▸ WHAT YOU WILL DO
Only the lines below from the one containing "t. Unlike most" to the one containing "r scratched." should be repeated, both included and unchanged.

Data records
Segment Open
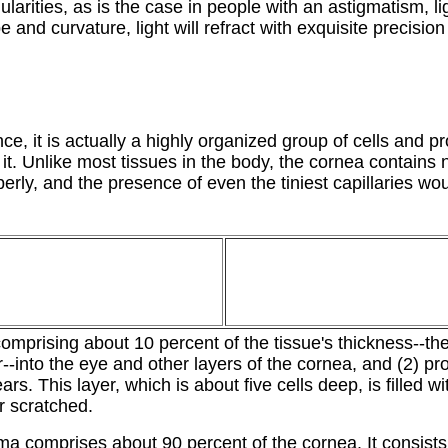
ularities, as is the case in people with an astigmatism, lig
 and curvature, light will refract with exquisite precision 
e, it is actually a highly organized group of cells and p
t. Unlike most tissues in the body, the cornea contains n
operly, and the presence of even the tiniest capillaries wou
mprising about 10 percent of the tissue's thickness--the 
r--into the eye and other layers of the cornea, and (2) 
ears. This layer, which is about five cells deep, is filled
r scratched.
ma comprises about 90 percent of the cornea. It consists 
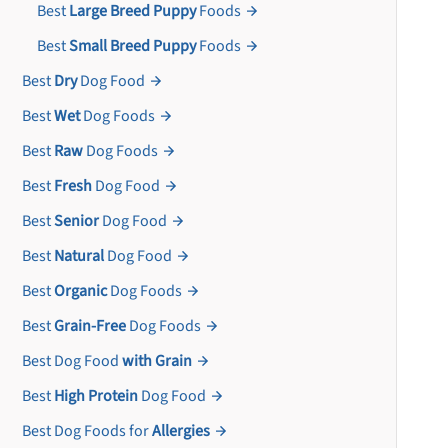
Best
Large Breed Puppy
Foods
Best
Small Breed Puppy
Foods
Best
Dry
Dog Food
Best
Wet
Dog Foods
Best
Raw
Dog Foods
Best
Fresh
Dog Food
Best
Senior
Dog Food
Best
Natural
Dog Food
Best
Organic
Dog Foods
Best
Grain-Free
Dog Foods
Best Dog Food
with Grain
Best
High Protein
Dog Food
Best Dog Foods for
Allergies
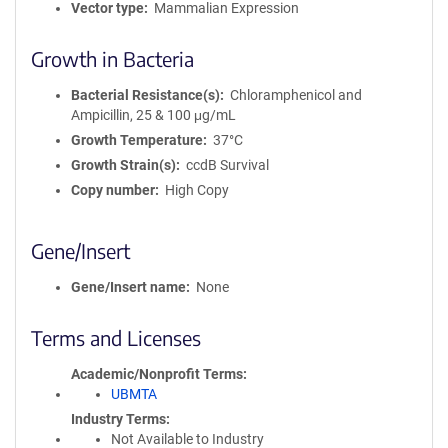
Vector type
Mammalian Expression
Growth in Bacteria
Bacterial Resistance(s)
Chloramphenicol and
Ampicillin, 25 & 100 μg/mL
Growth Temperature
37°C
Growth Strain(s)
ccdB Survival
Copy number
High Copy
Gene/Insert
Gene/Insert name
None
Terms and Licenses
Academic/Nonprofit Terms
UBMTA
Industry Terms
Not Available to Industry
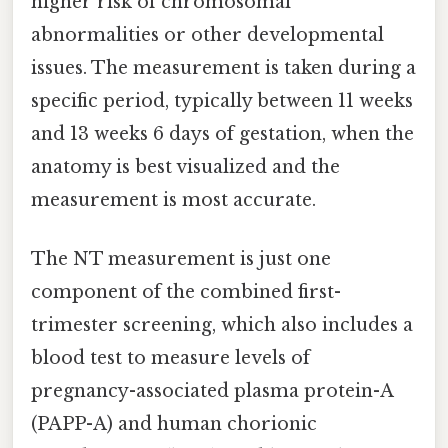
higher risk of chromosomal
abnormalities or other developmental
issues. The measurement is taken during a
specific period, typically between 11 weeks
and 13 weeks 6 days of gestation, when the
anatomy is best visualized and the
measurement is most accurate.
The NT measurement is just one
component of the combined first-
trimester screening, which also includes a
blood test to measure levels of
pregnancy-associated plasma protein-A
(PAPP-A) and human chorionic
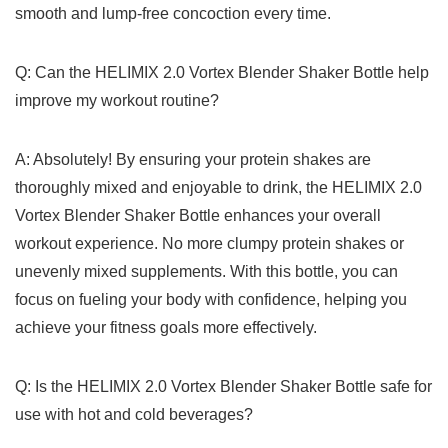
smooth𝅺 and ⁢lump-free‌ concoction every 𝅺time.
Q: Can the HELIMIX⁣ 2.0⁤ Vortex ⁤Blender Shaker Bottle ⁢help
improve my workout‍ routine?
A: Absolutely! By ensuring⁣ your‌ protein ‍shakes‌ are
⁤thoroughly‌ mixed𝅺 and ⁤enjoyable to‌ drink, the HELIMIX 2.0
⁣Vortex Blender ⁢Shaker Bottle⁣ enhances ⁢your⁤ overall
workout ⁣experience. No more ⁤clumpy ⁢protein shakes‍ or
‍unevenly 𝅺mixed ​supplements. 𝅺With this⁤ bottle,𝅺 you ‍can
focus on‌ fueling your body ​with⁣ confidence, 𝅺helping​ you
⁣achieve𝅺 your⁢ fitness goals ⁢more𝅺 effectively.
Q:⁣ Is ‌the‌ HELIMIX⁣ 2.0⁢ Vortex ‍Blender Shaker ⁤Bottle‍ safe ⁣for​
use with hot ⁣and‍ cold ‍beverages?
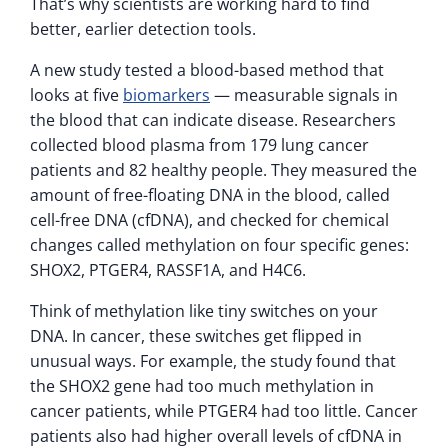
That’s why scientists are working hard to find
better, earlier detection tools.
A new study tested a blood-based method that
looks at five
biomarkers
— measurable signals in
the blood that can indicate disease. Researchers
collected blood plasma from 179 lung cancer
patients and 82 healthy people. They measured the
amount of free-floating DNA in the blood, called
cell-free DNA (cfDNA), and checked for chemical
changes called methylation on four specific genes:
SHOX2, PTGER4, RASSF1A, and H4C6.
Think of methylation like tiny switches on your
DNA. In cancer, these switches get flipped in
unusual ways. For example, the study found that
the SHOX2 gene had too much methylation in
cancer patients, while PTGER4 had too little. Cancer
patients also had higher overall levels of cfDNA in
Segment Closed
▸ SOLUTION
t. Unlike most tissues in the body, the cornea contains n
operly, and the presence of even the tiniest capillaries wou
mprising about 10 percent of the tissue's thickness--the 
r--into the eye and other layers of the cornea, and (2) 
ears. This layer, which is about five cells deep, is filled
r scratched.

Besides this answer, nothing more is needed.